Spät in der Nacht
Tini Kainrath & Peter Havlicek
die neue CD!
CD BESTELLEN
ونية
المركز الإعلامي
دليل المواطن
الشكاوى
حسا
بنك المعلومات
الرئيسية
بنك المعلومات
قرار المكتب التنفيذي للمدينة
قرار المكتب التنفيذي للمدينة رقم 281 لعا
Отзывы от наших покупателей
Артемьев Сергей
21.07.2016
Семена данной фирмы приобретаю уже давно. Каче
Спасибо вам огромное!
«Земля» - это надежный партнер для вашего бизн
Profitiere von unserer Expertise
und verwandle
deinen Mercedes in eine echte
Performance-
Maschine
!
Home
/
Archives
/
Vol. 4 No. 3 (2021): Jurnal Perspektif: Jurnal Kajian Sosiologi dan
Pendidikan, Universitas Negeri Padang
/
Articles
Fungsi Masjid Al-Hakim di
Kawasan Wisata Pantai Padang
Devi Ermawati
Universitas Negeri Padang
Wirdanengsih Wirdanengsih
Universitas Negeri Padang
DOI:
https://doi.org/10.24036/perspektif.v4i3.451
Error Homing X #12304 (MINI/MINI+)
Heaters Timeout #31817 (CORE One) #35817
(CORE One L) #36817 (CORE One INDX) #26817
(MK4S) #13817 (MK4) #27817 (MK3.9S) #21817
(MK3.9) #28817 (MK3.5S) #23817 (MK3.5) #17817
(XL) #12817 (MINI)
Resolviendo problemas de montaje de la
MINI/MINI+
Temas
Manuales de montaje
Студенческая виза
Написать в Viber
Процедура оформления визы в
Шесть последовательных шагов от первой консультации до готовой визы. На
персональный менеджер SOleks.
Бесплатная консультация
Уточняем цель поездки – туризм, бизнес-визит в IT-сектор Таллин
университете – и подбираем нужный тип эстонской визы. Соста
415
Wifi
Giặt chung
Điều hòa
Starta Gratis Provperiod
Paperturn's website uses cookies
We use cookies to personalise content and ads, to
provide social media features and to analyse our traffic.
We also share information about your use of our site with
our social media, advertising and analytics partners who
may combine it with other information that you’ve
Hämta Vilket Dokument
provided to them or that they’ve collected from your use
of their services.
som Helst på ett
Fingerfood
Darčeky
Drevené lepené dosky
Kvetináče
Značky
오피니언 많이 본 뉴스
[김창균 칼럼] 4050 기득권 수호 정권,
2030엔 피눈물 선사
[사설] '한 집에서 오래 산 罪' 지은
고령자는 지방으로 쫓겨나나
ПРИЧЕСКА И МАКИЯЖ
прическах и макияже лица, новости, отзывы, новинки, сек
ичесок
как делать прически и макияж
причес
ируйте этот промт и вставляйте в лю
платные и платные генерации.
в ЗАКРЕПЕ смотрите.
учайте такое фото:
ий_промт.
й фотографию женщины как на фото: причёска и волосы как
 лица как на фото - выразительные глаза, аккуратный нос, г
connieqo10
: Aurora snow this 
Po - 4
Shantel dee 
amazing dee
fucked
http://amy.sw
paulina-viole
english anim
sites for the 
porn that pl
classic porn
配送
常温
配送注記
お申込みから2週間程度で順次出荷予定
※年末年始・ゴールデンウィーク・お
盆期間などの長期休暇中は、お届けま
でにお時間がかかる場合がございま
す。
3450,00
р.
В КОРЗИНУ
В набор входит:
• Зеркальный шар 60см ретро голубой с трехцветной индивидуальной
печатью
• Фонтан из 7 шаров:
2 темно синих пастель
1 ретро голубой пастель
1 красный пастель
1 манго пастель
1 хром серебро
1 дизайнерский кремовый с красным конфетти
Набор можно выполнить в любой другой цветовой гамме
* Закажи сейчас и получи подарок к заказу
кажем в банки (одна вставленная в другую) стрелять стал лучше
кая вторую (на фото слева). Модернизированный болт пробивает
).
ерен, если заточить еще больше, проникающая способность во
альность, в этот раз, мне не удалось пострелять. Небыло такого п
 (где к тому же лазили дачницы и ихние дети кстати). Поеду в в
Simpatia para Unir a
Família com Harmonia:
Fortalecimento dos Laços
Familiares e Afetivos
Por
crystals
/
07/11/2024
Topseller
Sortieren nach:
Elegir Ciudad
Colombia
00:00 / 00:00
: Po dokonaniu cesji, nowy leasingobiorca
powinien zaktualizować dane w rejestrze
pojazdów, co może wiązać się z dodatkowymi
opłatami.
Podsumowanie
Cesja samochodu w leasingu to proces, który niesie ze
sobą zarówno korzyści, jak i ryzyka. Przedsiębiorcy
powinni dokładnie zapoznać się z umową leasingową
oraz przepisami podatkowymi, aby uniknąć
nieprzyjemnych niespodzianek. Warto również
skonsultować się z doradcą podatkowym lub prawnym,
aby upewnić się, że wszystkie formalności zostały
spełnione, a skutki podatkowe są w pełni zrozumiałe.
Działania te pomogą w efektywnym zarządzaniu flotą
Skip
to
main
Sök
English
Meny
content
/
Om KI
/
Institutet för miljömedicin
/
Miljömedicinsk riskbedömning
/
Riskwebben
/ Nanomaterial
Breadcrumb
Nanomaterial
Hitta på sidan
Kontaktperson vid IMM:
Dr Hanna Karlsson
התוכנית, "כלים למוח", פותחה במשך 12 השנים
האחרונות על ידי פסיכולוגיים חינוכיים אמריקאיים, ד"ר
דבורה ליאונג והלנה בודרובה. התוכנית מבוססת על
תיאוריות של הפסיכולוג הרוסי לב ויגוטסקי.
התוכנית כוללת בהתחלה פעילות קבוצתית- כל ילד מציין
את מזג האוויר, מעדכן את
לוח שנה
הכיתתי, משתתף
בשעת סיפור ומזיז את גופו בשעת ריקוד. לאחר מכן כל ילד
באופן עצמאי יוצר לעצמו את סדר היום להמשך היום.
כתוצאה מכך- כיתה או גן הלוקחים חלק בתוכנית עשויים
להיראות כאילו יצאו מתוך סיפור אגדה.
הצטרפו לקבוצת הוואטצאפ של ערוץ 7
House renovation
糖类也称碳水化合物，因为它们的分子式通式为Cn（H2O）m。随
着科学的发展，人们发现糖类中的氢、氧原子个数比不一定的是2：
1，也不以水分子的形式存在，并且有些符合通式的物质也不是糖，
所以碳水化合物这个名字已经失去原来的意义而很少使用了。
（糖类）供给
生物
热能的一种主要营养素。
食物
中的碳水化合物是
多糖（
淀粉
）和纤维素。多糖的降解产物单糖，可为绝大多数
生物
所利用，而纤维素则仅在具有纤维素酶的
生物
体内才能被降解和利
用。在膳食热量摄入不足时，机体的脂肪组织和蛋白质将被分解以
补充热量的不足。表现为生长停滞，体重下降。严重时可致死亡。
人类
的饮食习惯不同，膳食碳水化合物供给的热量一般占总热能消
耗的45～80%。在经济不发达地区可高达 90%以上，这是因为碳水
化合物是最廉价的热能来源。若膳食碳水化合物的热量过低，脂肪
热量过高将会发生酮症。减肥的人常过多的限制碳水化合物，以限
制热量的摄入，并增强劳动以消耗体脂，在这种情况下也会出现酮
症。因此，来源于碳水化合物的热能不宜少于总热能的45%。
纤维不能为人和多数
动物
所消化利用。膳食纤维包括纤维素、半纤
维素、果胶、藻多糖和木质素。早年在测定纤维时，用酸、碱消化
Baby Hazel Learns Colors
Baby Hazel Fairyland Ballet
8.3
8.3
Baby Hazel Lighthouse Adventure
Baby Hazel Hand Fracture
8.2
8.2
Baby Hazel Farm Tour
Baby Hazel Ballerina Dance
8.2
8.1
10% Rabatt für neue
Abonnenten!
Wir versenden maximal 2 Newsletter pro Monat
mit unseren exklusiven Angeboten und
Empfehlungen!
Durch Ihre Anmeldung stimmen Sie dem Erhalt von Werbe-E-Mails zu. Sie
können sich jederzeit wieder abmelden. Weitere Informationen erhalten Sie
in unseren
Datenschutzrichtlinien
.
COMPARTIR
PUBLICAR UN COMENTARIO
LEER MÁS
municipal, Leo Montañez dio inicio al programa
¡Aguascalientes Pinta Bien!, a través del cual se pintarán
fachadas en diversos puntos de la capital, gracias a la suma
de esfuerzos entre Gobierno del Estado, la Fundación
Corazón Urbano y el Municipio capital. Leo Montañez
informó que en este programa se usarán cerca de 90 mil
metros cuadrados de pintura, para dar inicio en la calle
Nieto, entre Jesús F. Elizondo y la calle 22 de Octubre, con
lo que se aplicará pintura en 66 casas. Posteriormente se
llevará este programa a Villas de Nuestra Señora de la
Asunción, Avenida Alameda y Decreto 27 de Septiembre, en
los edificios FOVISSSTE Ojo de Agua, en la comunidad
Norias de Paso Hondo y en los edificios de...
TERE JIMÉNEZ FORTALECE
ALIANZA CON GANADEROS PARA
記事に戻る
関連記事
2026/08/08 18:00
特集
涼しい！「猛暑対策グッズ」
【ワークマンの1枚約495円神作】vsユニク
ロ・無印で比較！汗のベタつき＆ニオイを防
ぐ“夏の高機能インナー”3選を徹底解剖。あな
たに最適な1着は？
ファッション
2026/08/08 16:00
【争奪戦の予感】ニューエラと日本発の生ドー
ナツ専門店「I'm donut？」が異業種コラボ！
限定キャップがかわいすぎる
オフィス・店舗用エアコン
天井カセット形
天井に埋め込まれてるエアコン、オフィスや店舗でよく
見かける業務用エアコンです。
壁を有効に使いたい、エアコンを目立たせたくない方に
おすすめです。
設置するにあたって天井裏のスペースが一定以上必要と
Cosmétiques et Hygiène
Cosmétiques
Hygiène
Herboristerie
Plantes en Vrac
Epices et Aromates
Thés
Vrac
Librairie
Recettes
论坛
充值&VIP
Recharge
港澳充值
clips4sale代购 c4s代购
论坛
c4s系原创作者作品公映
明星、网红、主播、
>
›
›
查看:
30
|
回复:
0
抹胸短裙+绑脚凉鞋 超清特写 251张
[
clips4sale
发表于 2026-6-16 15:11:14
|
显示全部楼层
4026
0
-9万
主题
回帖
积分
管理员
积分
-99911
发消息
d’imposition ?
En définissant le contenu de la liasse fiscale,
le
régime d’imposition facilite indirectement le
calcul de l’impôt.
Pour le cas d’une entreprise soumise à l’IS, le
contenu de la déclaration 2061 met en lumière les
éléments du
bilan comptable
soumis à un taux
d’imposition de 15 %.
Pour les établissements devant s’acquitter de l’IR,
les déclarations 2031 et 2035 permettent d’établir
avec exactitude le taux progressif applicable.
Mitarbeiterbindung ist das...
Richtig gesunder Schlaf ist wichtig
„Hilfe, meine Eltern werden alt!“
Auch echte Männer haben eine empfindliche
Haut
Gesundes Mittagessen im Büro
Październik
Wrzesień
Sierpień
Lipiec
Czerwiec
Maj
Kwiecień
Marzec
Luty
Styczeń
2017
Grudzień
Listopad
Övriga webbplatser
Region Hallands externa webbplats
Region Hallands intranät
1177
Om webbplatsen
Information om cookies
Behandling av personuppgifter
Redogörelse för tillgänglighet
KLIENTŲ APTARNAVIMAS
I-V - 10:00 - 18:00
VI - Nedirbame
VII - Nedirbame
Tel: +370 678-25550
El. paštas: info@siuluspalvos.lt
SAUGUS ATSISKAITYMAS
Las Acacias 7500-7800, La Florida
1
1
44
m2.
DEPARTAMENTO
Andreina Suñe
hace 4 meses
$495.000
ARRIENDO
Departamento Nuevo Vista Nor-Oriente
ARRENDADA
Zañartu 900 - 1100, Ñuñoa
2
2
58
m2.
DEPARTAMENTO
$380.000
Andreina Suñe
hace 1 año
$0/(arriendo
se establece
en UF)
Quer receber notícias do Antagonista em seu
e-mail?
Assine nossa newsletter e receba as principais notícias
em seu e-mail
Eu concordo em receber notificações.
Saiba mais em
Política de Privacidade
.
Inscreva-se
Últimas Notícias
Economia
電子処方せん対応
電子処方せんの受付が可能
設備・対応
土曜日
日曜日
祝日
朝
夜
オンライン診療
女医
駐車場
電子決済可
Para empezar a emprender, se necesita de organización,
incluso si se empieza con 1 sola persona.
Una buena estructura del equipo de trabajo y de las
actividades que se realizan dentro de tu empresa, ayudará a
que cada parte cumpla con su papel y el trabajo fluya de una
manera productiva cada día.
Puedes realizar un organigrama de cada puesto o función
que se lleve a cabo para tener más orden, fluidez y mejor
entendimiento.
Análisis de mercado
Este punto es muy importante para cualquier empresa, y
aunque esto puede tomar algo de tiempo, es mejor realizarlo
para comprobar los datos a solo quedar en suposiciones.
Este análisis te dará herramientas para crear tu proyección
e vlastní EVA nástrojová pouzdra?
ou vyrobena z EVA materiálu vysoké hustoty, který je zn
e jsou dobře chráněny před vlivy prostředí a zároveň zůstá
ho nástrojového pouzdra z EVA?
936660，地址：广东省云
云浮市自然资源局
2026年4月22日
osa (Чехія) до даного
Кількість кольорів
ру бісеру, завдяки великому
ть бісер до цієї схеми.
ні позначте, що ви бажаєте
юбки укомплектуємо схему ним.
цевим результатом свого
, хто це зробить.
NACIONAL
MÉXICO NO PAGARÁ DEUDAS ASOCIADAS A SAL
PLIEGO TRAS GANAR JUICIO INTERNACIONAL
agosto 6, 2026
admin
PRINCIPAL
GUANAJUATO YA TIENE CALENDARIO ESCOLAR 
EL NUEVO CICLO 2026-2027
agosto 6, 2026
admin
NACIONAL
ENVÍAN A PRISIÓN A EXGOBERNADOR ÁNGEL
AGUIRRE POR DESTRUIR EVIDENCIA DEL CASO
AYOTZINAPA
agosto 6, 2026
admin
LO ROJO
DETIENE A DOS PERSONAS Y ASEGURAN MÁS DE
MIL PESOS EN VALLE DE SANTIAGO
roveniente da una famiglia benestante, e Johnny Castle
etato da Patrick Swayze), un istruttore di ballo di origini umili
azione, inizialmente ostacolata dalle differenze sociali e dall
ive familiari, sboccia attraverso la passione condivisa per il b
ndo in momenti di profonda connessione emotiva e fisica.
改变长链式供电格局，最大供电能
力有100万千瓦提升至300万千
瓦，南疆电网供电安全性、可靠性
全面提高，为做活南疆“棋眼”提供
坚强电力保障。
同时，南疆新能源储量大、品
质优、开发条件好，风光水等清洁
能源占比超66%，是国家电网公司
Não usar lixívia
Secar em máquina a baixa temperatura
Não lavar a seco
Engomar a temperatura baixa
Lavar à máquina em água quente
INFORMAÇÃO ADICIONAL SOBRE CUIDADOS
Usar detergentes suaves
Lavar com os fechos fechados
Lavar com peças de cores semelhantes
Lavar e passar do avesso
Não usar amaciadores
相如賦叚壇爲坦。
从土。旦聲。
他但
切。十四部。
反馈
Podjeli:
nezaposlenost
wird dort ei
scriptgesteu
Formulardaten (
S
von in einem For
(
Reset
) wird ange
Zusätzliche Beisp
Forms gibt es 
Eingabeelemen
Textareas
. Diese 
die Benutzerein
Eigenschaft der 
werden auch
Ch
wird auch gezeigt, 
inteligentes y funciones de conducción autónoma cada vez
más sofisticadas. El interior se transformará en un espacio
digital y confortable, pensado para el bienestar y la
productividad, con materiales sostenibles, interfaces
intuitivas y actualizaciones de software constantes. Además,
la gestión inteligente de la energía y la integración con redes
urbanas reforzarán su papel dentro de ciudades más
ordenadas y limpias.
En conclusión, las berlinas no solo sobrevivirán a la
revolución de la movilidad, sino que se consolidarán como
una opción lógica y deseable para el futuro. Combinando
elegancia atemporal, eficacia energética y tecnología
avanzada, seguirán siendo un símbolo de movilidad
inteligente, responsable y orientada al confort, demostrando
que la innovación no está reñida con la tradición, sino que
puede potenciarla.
::::
Task statement.
Go to the line in the material above that contains "Region Hallands intranät" and copy exactly from there through the line that contains "MIL PESOS EN VALLE DE SANTIAGO", stopping after it.

Response to this exercise.
Region Hallands intranät
1177
Om webbplatsen
Information om cookies
Behandling av personuppgifter
Redogörelse för tillgänglighet
KLIENTŲ APTARNAVIMAS
I-V - 10:00 - 18:00
VI - Nedirbame
VII - Nedirbame
Tel: +370 678-25550
El. paštas: info@siuluspalvos.lt
SAUGUS ATSISKAITYMAS
Las Acacias 7500-7800, La Florida
1
1
44
m2.
DEPARTAMENTO
Andreina Suñe
hace 4 meses
$495.000
ARRIENDO
Departamento Nuevo Vista Nor-Oriente
ARRENDADA
Zañartu 900 - 1100, Ñuñoa
2
2
58
m2.
DEPARTAMENTO
$380.000
Andreina Suñe
hace 1 año
$0/(arriendo
se establece
en UF)
Quer receber notícias do Antagonista em seu
e-mail?
Assine nossa newsletter e receba as principais notícias
em seu e-mail
Eu concordo em receber notificações.
Saiba mais em
Política de Privacidade
.
Inscreva-se
Últimas Notícias
Economia
電子処方せん対応
電子処方せんの受付が可能
設備・対応
土曜日
日曜日
祝日
朝
夜
オンライン診療
女医
駐車場
電子決済可
Para empezar a emprender, se necesita de organización,
incluso si se empieza con 1 sola persona.
Una buena estructura del equipo de trabajo y de las
actividades que se realizan dentro de tu empresa, ayudará a
que cada parte cumpla con su papel y el trabajo fluya de una
manera productiva cada día.
Puedes realizar un organigrama de cada puesto o función
que se lleve a cabo para tener más orden, fluidez y mejor
entendimiento.
Análisis de mercado
Este punto es muy importante para cualquier empresa, y
aunque esto puede tomar algo de tiempo, es mejor realizarlo
para comprobar los datos a solo quedar en suposiciones.
Este análisis te dará herramientas para crear tu proyección
e vlastní EVA nástrojová pouzdra?
ou vyrobena z EVA materiálu vysoké hustoty, který je zn
e jsou dobře chráněny před vlivy prostředí a zároveň zůstá
ho nástrojového pouzdra z EVA?
936660，地址：广东省云
云浮市自然资源局
2026年4月22日
osa (Чехія) до даного
Кількість кольорів
ру бісеру, завдяки великому
ть бісер до цієї схеми.
ні позначте, що ви бажаєте
юбки укомплектуємо схему ним.
цевим результатом свого
, хто це зробить.
NACIONAL
MÉXICO NO PAGARÁ DEUDAS ASOCIADAS A SAL
PLIEGO TRAS GANAR JUICIO INTERNACIONAL
agosto 6, 2026
admin
PRINCIPAL
GUANAJUATO YA TIENE CALENDARIO ESCOLAR 
EL NUEVO CICLO 2026-2027
agosto 6, 2026
admin
NACIONAL
ENVÍAN A PRISIÓN A EXGOBERNADOR ÁNGEL
AGUIRRE POR DESTRUIR EVIDENCIA DEL CASO
AYOTZINAPA
agosto 6, 2026
admin
LO ROJO
DETIENE A DOS PERSONAS Y ASEGURAN MÁS DE
MIL PESOS EN VALLE DE SANTIAGO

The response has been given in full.